One of two men suspected of carrying out Australia's deadliest mass shooting in three decades has been formally charged with 59 offences, including a terror charge, police said on Wednesday.
Naveed Akram, 25, was shot by the police during the Bondi Beach massacre and remains in a Sydney hospital under heavy police guard.
The alleged father-and-son perpetrators opened fire on a Jewish Hanukkah celebration on Sydney's famed Bondi Beach on December 14, in an attack that shook the nation and intensified fears of rising antisemitism and violent extremism.
The 15 victims ranged from a rabbi who was a father of five, to a Holocaust survivor, to a 10-year-old girl named Matilda Britvan, according to interviews, officials and media reports. Two police officers remained in critical but stable condition in the hospital, New South Wales police said.
Naveed's father, Sajid Akram, 50, was shot dead by police at the scene, while the former emerged from a coma on Wednesday.
The men accused of carrying out Sunday's attack had travelled to the southern Philippines, a region long plagued by militancy, weeks before the shooting that Australian police said appeared to be inspired by Daesh, also known as IS.
It may be noted that the Indian government officials on Tuesday confirmed that Sajid hailed was from Hyderabad, India, after days of uncertain reports regarding the identity of the alleged gunman, who is now dead.
The Indian authorities shared the details of Sajid after conducting a background verification.
As per details, Sajid was a resident of Tolichowki, Hyderabad, who moved to Australia in 1998 on a student visa and had returned to India only “two-three occasions" since relocating. He last visited India in 2022.
Meanwhile, Naveed, the second attacker, was born in Australia in 2001 and holds Australian citizenship.
The Philippines said Wednesday there was no evidence that the country was being used for terrorist training, a day after it was revealed the men behind the mass shooting had spent November on a southern island known for terrorist insurgencies.
"(President Ferdinand Marcos) strongly rejects the sweeping statement and the misleading characterisation of the Philippines as the Daesh training hotspot," presidential spokeswoman Claire Castro said at a press briefing,
"No evidence has been presented to support claims that the country was used for terrorist training," she added, reading from a National Security Council statement.
"There is no validated report or confirmation that individuals involved in the Bondi Beach incident received any form of training in the Philippines."
Australian authorities are investigating whether the two men met with extremists during the trip.
Albanese said Ahmed al-Ahmed, 43, the man who tackled one of the shooters to disarm his rifle and suffered gunshot wounds, was due to undergo surgery on Wednesday.
Al-Ahmed's uncle, Mohammed al-Ahmed in Syria, said his nephew left his hometown in Syria's northwest province of Idlib nearly 20 years ago to seek work in Australia.
"We learned through social media. I called his father and he told me that it was Ahmed. Ahmed is a hero, we're proud of him. Syria in general is proud of him," the uncle told Reuters.
The family of 22-year-old police officer Jack Hibbert, who was shot twice on Sunday and had been on the force for just four months, said in a statement on Wednesday he had lost vision in one eye and faced a "long and challenging recovery" ahead.
"In the face of a violent and tragic incident, he responded with courage, instinct, and selflessness, continuing to protect and help others whilst injured, until he was physically no longer able to," the family said.
Health authorities said 22 people were still in several Sydney hospitals.

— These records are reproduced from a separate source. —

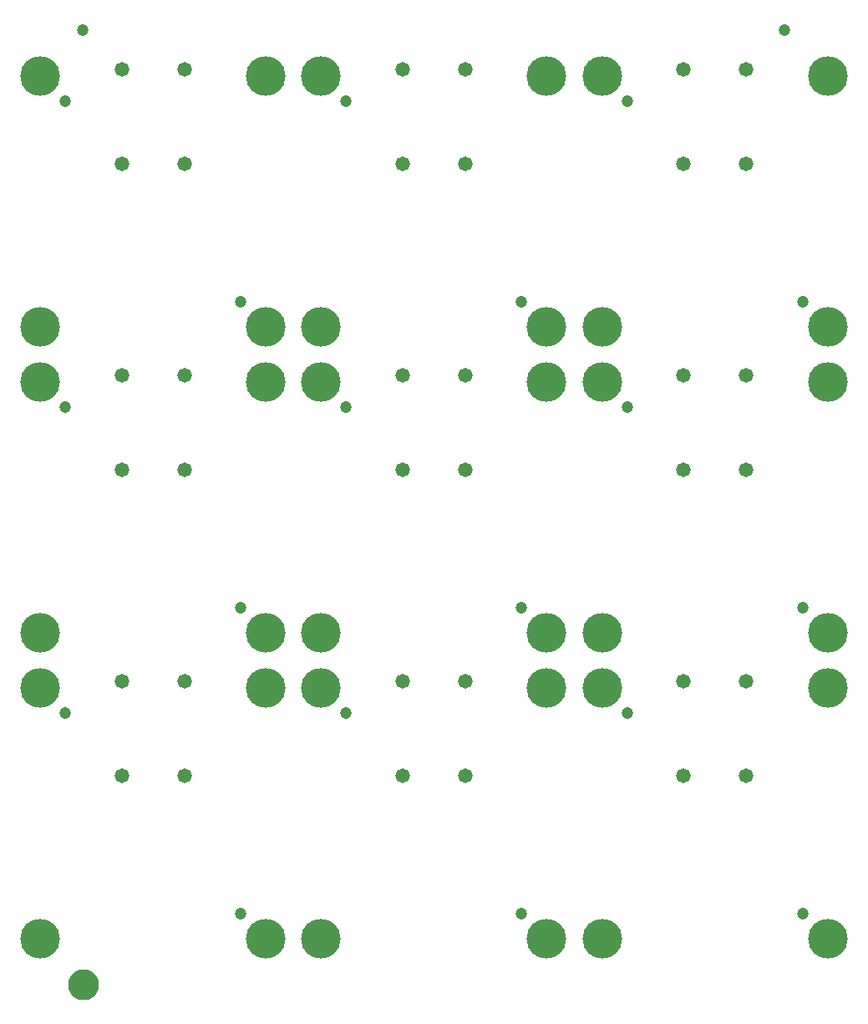
<source format=gts>
G04 EAGLE Gerber RS-274X export*
G75*
%MOMM*%
%FSLAX34Y34*%
%LPD*%
%INSoldermask Top*%
%IPPOS*%
%AMOC8*
5,1,8,0,0,1.08239X$1,22.5*%
G01*
%ADD10C,1.473200*%
%ADD11C,4.013200*%
%ADD12C,1.203200*%
%ADD13C,1.270000*%
%ADD14C,1.703200*%


D10*
X107950Y285750D03*
X171450Y285750D03*
X107950Y190500D03*
X171450Y190500D03*
X392455Y285750D03*
X455955Y285750D03*
X392455Y190500D03*
X455955Y190500D03*
X676961Y285750D03*
X740461Y285750D03*
X676961Y190500D03*
X740461Y190500D03*
X107950Y595630D03*
X171450Y595630D03*
X107950Y500380D03*
X171450Y500380D03*
X392455Y595630D03*
X455955Y595630D03*
X392455Y500380D03*
X455955Y500380D03*
X676961Y595630D03*
X740461Y595630D03*
X676961Y500380D03*
X740461Y500380D03*
X107950Y905510D03*
X171450Y905510D03*
X107950Y810260D03*
X171450Y810260D03*
X392455Y905510D03*
X455955Y905510D03*
X392455Y810260D03*
X455955Y810260D03*
X676961Y905510D03*
X740461Y905510D03*
X676961Y810260D03*
X740461Y810260D03*
D11*
X254000Y25400D03*
X25400Y25400D03*
X254000Y279400D03*
X25400Y279400D03*
D12*
X50800Y254000D03*
X228600Y50800D03*
D11*
X538505Y25400D03*
X309905Y25400D03*
X538505Y279400D03*
X309905Y279400D03*
D12*
X335305Y254000D03*
X513105Y50800D03*
D11*
X823011Y25400D03*
X594411Y25400D03*
X823011Y279400D03*
X594411Y279400D03*
D12*
X619811Y254000D03*
X797611Y50800D03*
D11*
X254000Y335280D03*
X25400Y335280D03*
X254000Y589280D03*
X25400Y589280D03*
D12*
X50800Y563880D03*
X228600Y360680D03*
D11*
X538505Y335280D03*
X309905Y335280D03*
X538505Y589280D03*
X309905Y589280D03*
D12*
X335305Y563880D03*
X513105Y360680D03*
D11*
X823011Y335280D03*
X594411Y335280D03*
X823011Y589280D03*
X594411Y589280D03*
D12*
X619811Y563880D03*
X797611Y360680D03*
D11*
X254000Y645160D03*
X25400Y645160D03*
X254000Y899160D03*
X25400Y899160D03*
D12*
X50800Y873760D03*
X228600Y670560D03*
D11*
X538505Y645160D03*
X309905Y645160D03*
X538505Y899160D03*
X309905Y899160D03*
D12*
X335305Y873760D03*
X513105Y670560D03*
D11*
X823011Y645160D03*
X594411Y645160D03*
X823011Y899160D03*
X594411Y899160D03*
D12*
X619811Y873760D03*
X797611Y670560D03*
X68580Y945515D03*
X779247Y945515D03*
D13*
X59525Y-20955D02*
X59528Y-20733D01*
X59536Y-20511D01*
X59550Y-20289D01*
X59569Y-20067D01*
X59593Y-19847D01*
X59623Y-19626D01*
X59658Y-19407D01*
X59699Y-19188D01*
X59745Y-18971D01*
X59796Y-18755D01*
X59853Y-18540D01*
X59915Y-18326D01*
X59982Y-18115D01*
X60054Y-17904D01*
X60132Y-17696D01*
X60214Y-17490D01*
X60302Y-17286D01*
X60394Y-17083D01*
X60492Y-16884D01*
X60594Y-16687D01*
X60701Y-16492D01*
X60813Y-16300D01*
X60930Y-16111D01*
X61051Y-15924D01*
X61177Y-15741D01*
X61307Y-15561D01*
X61442Y-15384D01*
X61580Y-15211D01*
X61723Y-15041D01*
X61871Y-14874D01*
X62022Y-14711D01*
X62177Y-14552D01*
X62336Y-14397D01*
X62499Y-14246D01*
X62666Y-14098D01*
X62836Y-13955D01*
X63009Y-13817D01*
X63186Y-13682D01*
X63366Y-13552D01*
X63549Y-13426D01*
X63736Y-13305D01*
X63925Y-13188D01*
X64117Y-13076D01*
X64312Y-12969D01*
X64509Y-12867D01*
X64708Y-12769D01*
X64911Y-12677D01*
X65115Y-12589D01*
X65321Y-12507D01*
X65529Y-12429D01*
X65740Y-12357D01*
X65951Y-12290D01*
X66165Y-12228D01*
X66380Y-12171D01*
X66596Y-12120D01*
X66813Y-12074D01*
X67032Y-12033D01*
X67251Y-11998D01*
X67472Y-11968D01*
X67692Y-11944D01*
X67914Y-11925D01*
X68136Y-11911D01*
X68358Y-11903D01*
X68580Y-11900D01*
X68802Y-11903D01*
X69024Y-11911D01*
X69246Y-11925D01*
X69468Y-11944D01*
X69688Y-11968D01*
X69909Y-11998D01*
X70128Y-12033D01*
X70347Y-12074D01*
X70564Y-12120D01*
X70780Y-12171D01*
X70995Y-12228D01*
X71209Y-12290D01*
X71420Y-12357D01*
X71631Y-12429D01*
X71839Y-12507D01*
X72045Y-12589D01*
X72249Y-12677D01*
X72452Y-12769D01*
X72651Y-12867D01*
X72848Y-12969D01*
X73043Y-13076D01*
X73235Y-13188D01*
X73424Y-13305D01*
X73611Y-13426D01*
X73794Y-13552D01*
X73974Y-13682D01*
X74151Y-13817D01*
X74324Y-13955D01*
X74494Y-14098D01*
X74661Y-14246D01*
X74824Y-14397D01*
X74983Y-14552D01*
X75138Y-14711D01*
X75289Y-14874D01*
X75437Y-15041D01*
X75580Y-15211D01*
X75718Y-15384D01*
X75853Y-15561D01*
X75983Y-15741D01*
X76109Y-15924D01*
X76230Y-16111D01*
X76347Y-16300D01*
X76459Y-16492D01*
X76566Y-16687D01*
X76668Y-16884D01*
X76766Y-17083D01*
X76858Y-17286D01*
X76946Y-17490D01*
X77028Y-17696D01*
X77106Y-17904D01*
X77178Y-18115D01*
X77245Y-18326D01*
X77307Y-18540D01*
X77364Y-18755D01*
X77415Y-18971D01*
X77461Y-19188D01*
X77502Y-19407D01*
X77537Y-19626D01*
X77567Y-19847D01*
X77591Y-20067D01*
X77610Y-20289D01*
X77624Y-20511D01*
X77632Y-20733D01*
X77635Y-20955D01*
X77632Y-21177D01*
X77624Y-21399D01*
X77610Y-21621D01*
X77591Y-21843D01*
X77567Y-22063D01*
X77537Y-22284D01*
X77502Y-22503D01*
X77461Y-22722D01*
X77415Y-22939D01*
X77364Y-23155D01*
X77307Y-23370D01*
X77245Y-23584D01*
X77178Y-23795D01*
X77106Y-24006D01*
X77028Y-24214D01*
X76946Y-24420D01*
X76858Y-24624D01*
X76766Y-24827D01*
X76668Y-25026D01*
X76566Y-25223D01*
X76459Y-25418D01*
X76347Y-25610D01*
X76230Y-25799D01*
X76109Y-25986D01*
X75983Y-26169D01*
X75853Y-26349D01*
X75718Y-26526D01*
X75580Y-26699D01*
X75437Y-26869D01*
X75289Y-27036D01*
X75138Y-27199D01*
X74983Y-27358D01*
X74824Y-27513D01*
X74661Y-27664D01*
X74494Y-27812D01*
X74324Y-27955D01*
X74151Y-28093D01*
X73974Y-28228D01*
X73794Y-28358D01*
X73611Y-28484D01*
X73424Y-28605D01*
X73235Y-28722D01*
X73043Y-28834D01*
X72848Y-28941D01*
X72651Y-29043D01*
X72452Y-29141D01*
X72249Y-29233D01*
X72045Y-29321D01*
X71839Y-29403D01*
X71631Y-29481D01*
X71420Y-29553D01*
X71209Y-29620D01*
X70995Y-29682D01*
X70780Y-29739D01*
X70564Y-29790D01*
X70347Y-29836D01*
X70128Y-29877D01*
X69909Y-29912D01*
X69688Y-29942D01*
X69468Y-29966D01*
X69246Y-29985D01*
X69024Y-29999D01*
X68802Y-30007D01*
X68580Y-30010D01*
X68358Y-30007D01*
X68136Y-29999D01*
X67914Y-29985D01*
X67692Y-29966D01*
X67472Y-29942D01*
X67251Y-29912D01*
X67032Y-29877D01*
X66813Y-29836D01*
X66596Y-29790D01*
X66380Y-29739D01*
X66165Y-29682D01*
X65951Y-29620D01*
X65740Y-29553D01*
X65529Y-29481D01*
X65321Y-29403D01*
X65115Y-29321D01*
X64911Y-29233D01*
X64708Y-29141D01*
X64509Y-29043D01*
X64312Y-28941D01*
X64117Y-28834D01*
X63925Y-28722D01*
X63736Y-28605D01*
X63549Y-28484D01*
X63366Y-28358D01*
X63186Y-28228D01*
X63009Y-28093D01*
X62836Y-27955D01*
X62666Y-27812D01*
X62499Y-27664D01*
X62336Y-27513D01*
X62177Y-27358D01*
X62022Y-27199D01*
X61871Y-27036D01*
X61723Y-26869D01*
X61580Y-26699D01*
X61442Y-26526D01*
X61307Y-26349D01*
X61177Y-26169D01*
X61051Y-25986D01*
X60930Y-25799D01*
X60813Y-25610D01*
X60701Y-25418D01*
X60594Y-25223D01*
X60492Y-25026D01*
X60394Y-24827D01*
X60302Y-24624D01*
X60214Y-24420D01*
X60132Y-24214D01*
X60054Y-24006D01*
X59982Y-23795D01*
X59915Y-23584D01*
X59853Y-23370D01*
X59796Y-23155D01*
X59745Y-22939D01*
X59699Y-22722D01*
X59658Y-22503D01*
X59623Y-22284D01*
X59593Y-22063D01*
X59569Y-21843D01*
X59550Y-21621D01*
X59536Y-21399D01*
X59528Y-21177D01*
X59525Y-20955D01*
D14*
X68580Y-20955D03*
M02*

</source>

Other shooting victims included a Holocaust survivor, a husband and wife who first approached the gunmen before they started firing, and a 10-year-old girl named Matilda, according to interviews, officials and media reports.
Matilda's father told a Bondi vigil on Tuesday night he did not want his daughter's legacy to be forgotten.

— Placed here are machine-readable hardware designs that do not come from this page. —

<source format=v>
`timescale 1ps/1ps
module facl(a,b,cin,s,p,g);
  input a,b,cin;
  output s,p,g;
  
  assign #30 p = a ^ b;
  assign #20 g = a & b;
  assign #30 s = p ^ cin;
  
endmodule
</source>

"We came here from Ukraine … and I thought that Matilda is the most Australian name that can ever exist. So just remember the name, remember her," local media reported him as saying.
In Bondi on Wednesday, swimmers gathered on Sydney's most popular beach and held a minute's silence.
"This week has obviously been very profound, and this morning, I definitely feel a sense of the community getting together, and a sense of everyone sitting together," Archie Kalaf, a 24-year-old Bondi man, told Reuters. "Everyone's grieving, everyone's understanding and processing it in their own way."